Is this a subject CANS should become involved in? I welcome any discussion of this and other issues. So far my mail box remains mostly empty.

John Bonner, M.D., F.A.C.S., President

3. Report from the Executive Office
a. Membership
Dues have been received from approximately 50 % of the membership with 5 members (2 active and 3 senior) who have rejoined after a lapse in membership. Second notices will be mailed out in mid-April.
b. Board Meeting
The next Board meeting will be held in Los Angeles on April 8, 2006 ; if you have an item for discussion, please submit it no later than April 5 so that it can be included in the late agenda items.
Contact janinetash@sbcglobal.net with your input on any of the above items.

4. CSNS to consider Resolutions
You probably know about the Council of State Neurosurgical Societies (CSNS) but for those in doubt here is a short course on what it is. Formed many years ago under another name, the group was the result of the desire by grass roots neurosurgeons to have a voice in determining the policies of the AANS and CNS. It is the joint child of the AANS and CNS and is composed of delegates appointed or elected by the various state neurosurgical societies with each state’s delegate number based upon its size. California has 6 delegates, Washington State 2, New York 5 and so on plus a number of delegates appointed by the AANS and CNS. The Council meets twice a year just before the annual AANS and CNS meetings to consider resolutions submitted by various delegates and/or states. If a resolution is adopted, it is forwarded to the AANS and CNS for their consideration which can be as much as adopting it as national policy or as little as declining to act on it. The annual budget of the CSNS is about 100K and is funded by the AANS and CNS. The CSNS has over its lifetime suggested, among many other ideas, the inclusion of regional directors nominated by them to serve on the Boards of the AANS (which adopted the idea) and the CNS (who rejected the concept) and was instrumental in creating NERVES (Neurosurgery Executives’ Resource Value and Education Society) the first neurosurgery practice manager and administrator society in the United States.

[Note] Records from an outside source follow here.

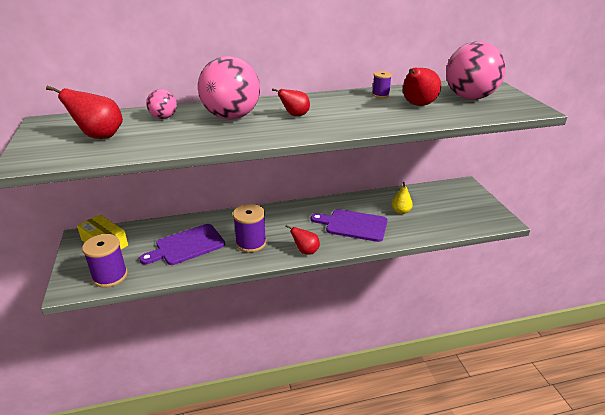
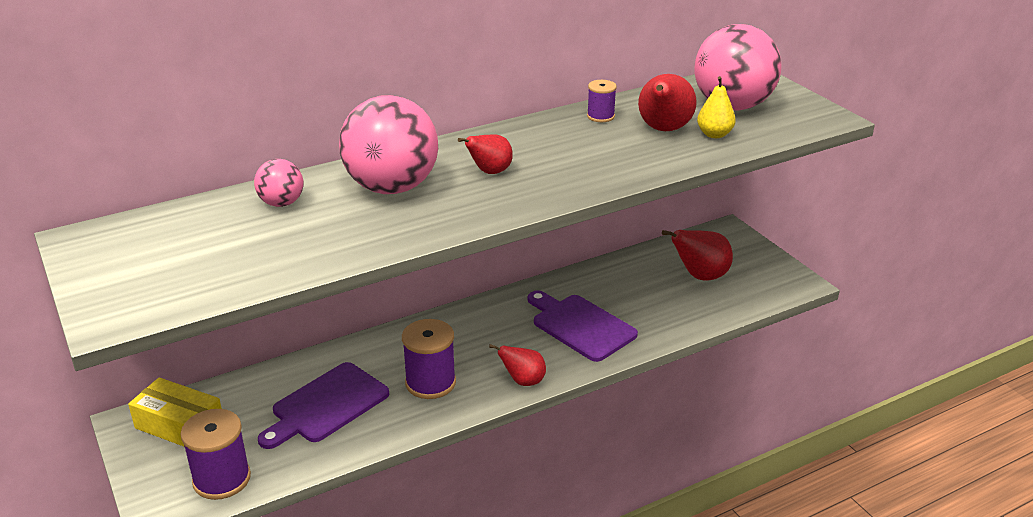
camera: 15 degrees left, 0 degrees up
(99, 136) = (200, 253): red pear -> red pear (700, 276)
(353, 225) = (580, 326): purple cutting board -> purple cutting board turned 45 degrees clockwise
(400, 211) = (645, 291): yellow pear -> yellow pear (714, 134)

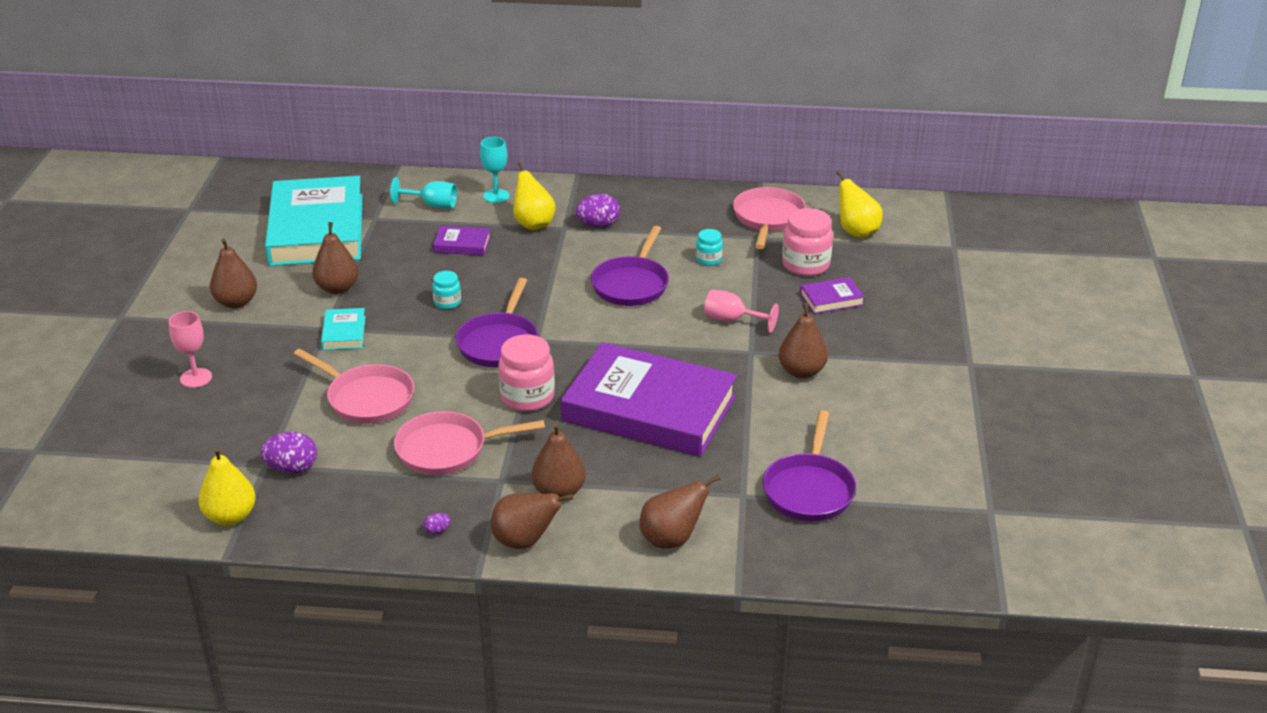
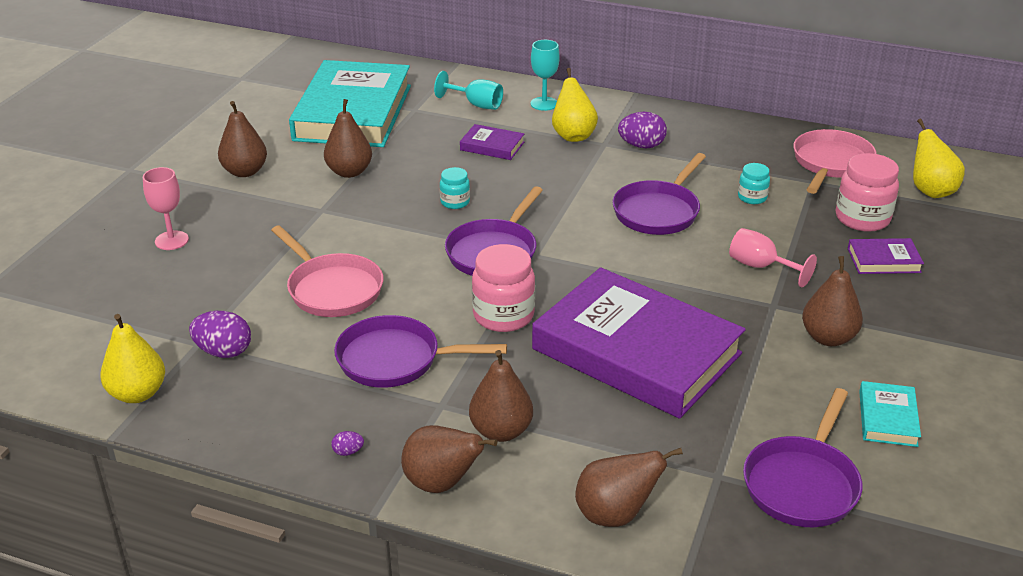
camera: 15 degrees right, 0 degrees up
(344, 333) = (337, 217): turquoise book -> turquoise book (887, 418)
(447, 449) = (395, 359): pink pan -> purple pan

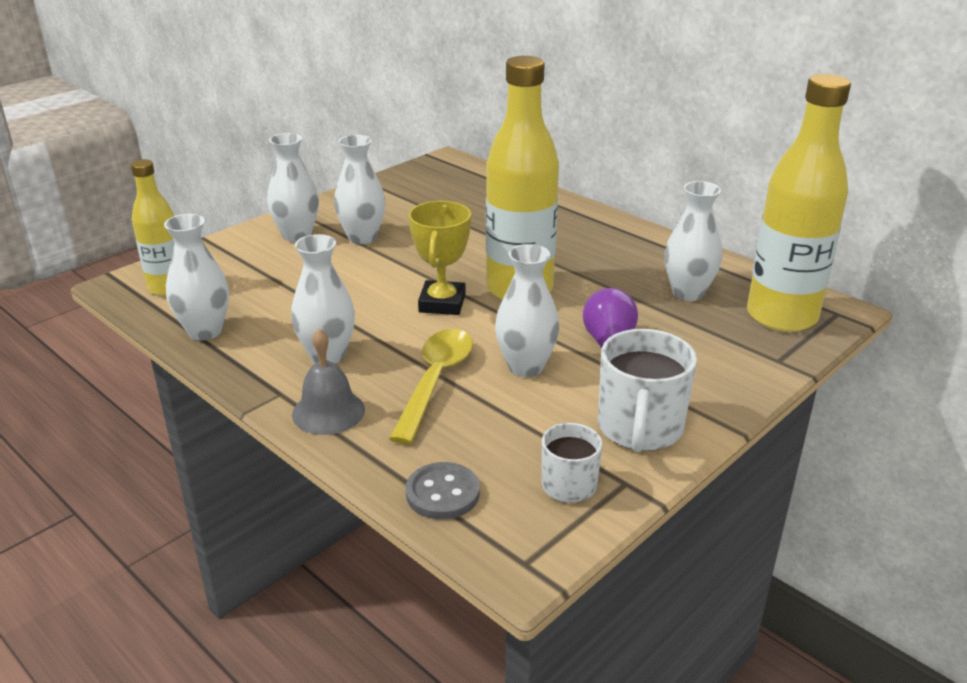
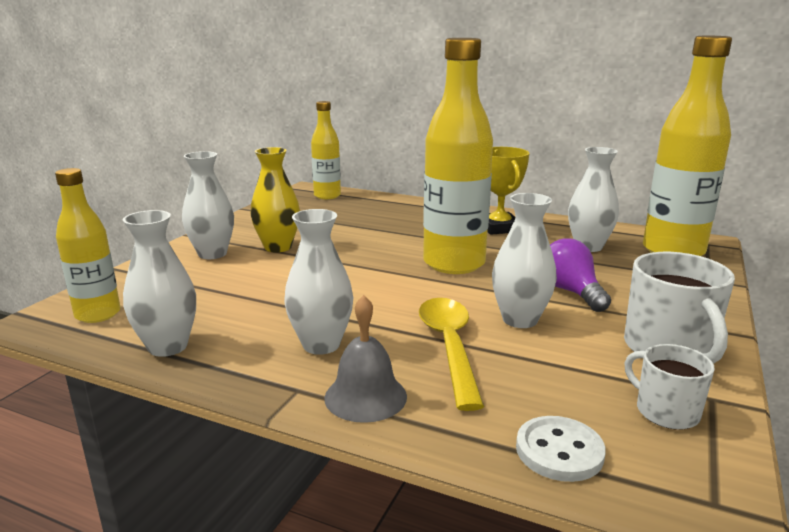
camera: 20 degrees left, 10 degrees down
(362, 238) = (278, 247): white vase -> yellow vase
(442, 303) = (396, 284): yellow trophy -> yellow trophy (499, 228)
(442, 493) = (559, 451): grey button -> white button
(460, 173) = (327, 196): none -> yellow bottle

The resolutions to be considered at the CSNS meeting in April follow. If you want to give some input about these resolutions, please contact the CANS Executive Secretary, Janine Tash, via E-mail (janinetash@sbcglobal.net), fax (916-457-8202) or telephone (916-457-2267).

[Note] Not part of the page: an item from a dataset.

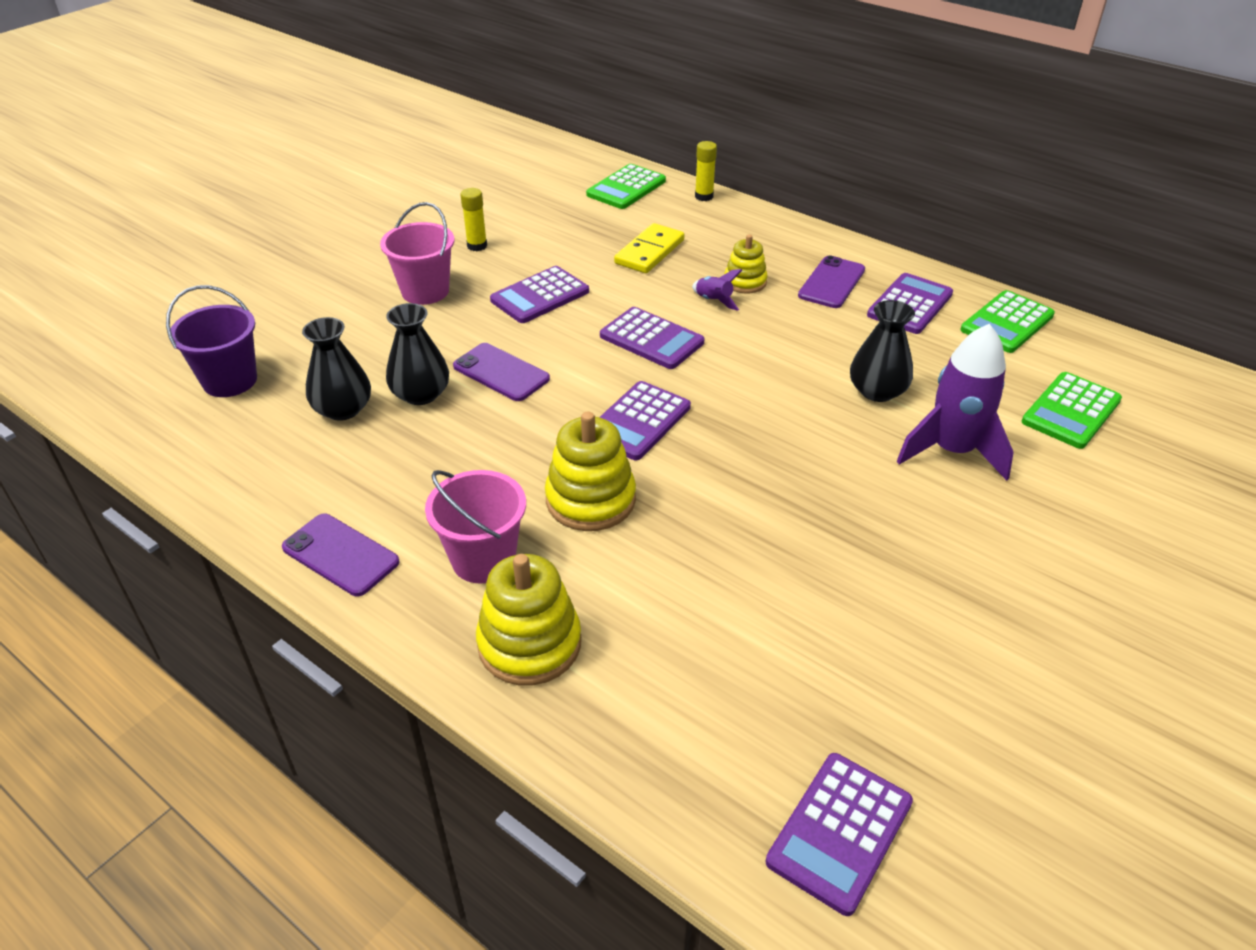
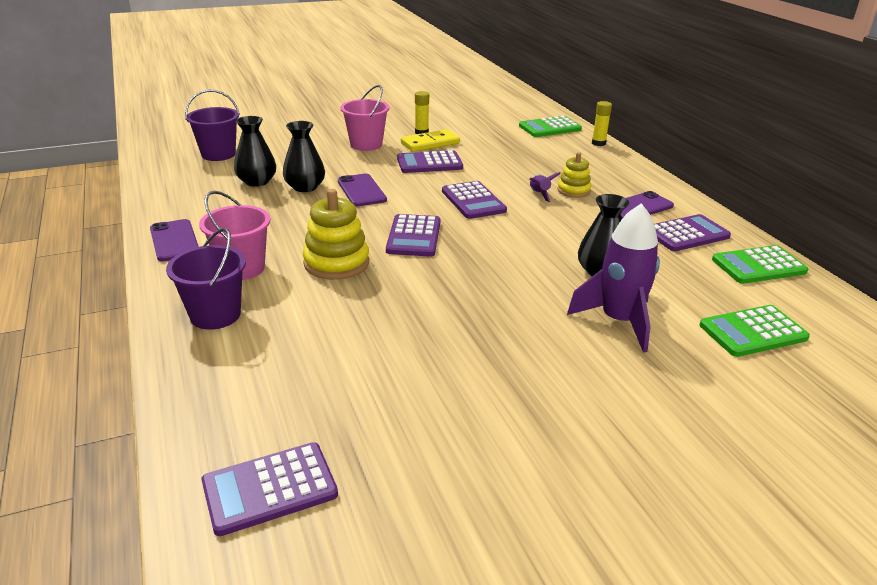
camera: 30 degrees right, 10 degrees down
(529, 644) = (215, 315): yellow stacking toy -> purple bucket
(638, 421) = (413, 236): purple calculator -> purple calculator turned 60 degrees counterclockwise
(649, 252) = (526, 160): yellow domino -> yellow domino (430, 143)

Resolution 1—to have a number of socioeconomic questions created by the CSNS appear in the ABNS/MOC re-certification exam.

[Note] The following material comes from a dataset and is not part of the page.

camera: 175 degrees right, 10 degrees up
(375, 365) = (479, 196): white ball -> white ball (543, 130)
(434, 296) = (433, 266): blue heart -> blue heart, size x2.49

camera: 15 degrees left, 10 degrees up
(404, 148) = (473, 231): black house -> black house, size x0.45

Resolution 2—to have the AANS and CNS endorse the scope of practice of PA’s and advanced NP’s guidelines created by an ad hoc committee of the CSNS. These guidelines, among many non-controversial recommendations, do support the placement of parenchymal ICP monitors and ventriculostomies by such personnel without the supervising neurosurgeon being physically present.

Resolution 3—to have the AANS and CNS selectively schedule their “national conferences” in states that have adequately addressed the issue of medical liability.

Resolution 4—to endorse the concept that clinical practice guidelines, no matter who publishes them, are optional and if to be used in pay for performance or public reporting programs, must be based on Class I scientific evidence and/or consensus position statements of specialty societies.

Resolution 5—to create a data bank of all medical liability lawsuits brought against neurosurgeons over the past 10 years to delineate the most common areas and causes for such suits.

Resolution 6—to require that all neurosurgeons seeking elective office in the CSNS, AANS or CNS have circulated autobiographical material to include university and hospital affiliations, licensure status, commercial affiliations, disciplinary disclosures and expert witness activity.

Resolution 7—to have the AANS and CNS, when they publish evidence based clinical practice guidelines, include a prominent disclaimer indicating the individual neurosurgeon’s judgment is not superseded by such guidelines.

Resolution 8—to have the CSNS formally endorse the guidelines addressed in Resolution 2.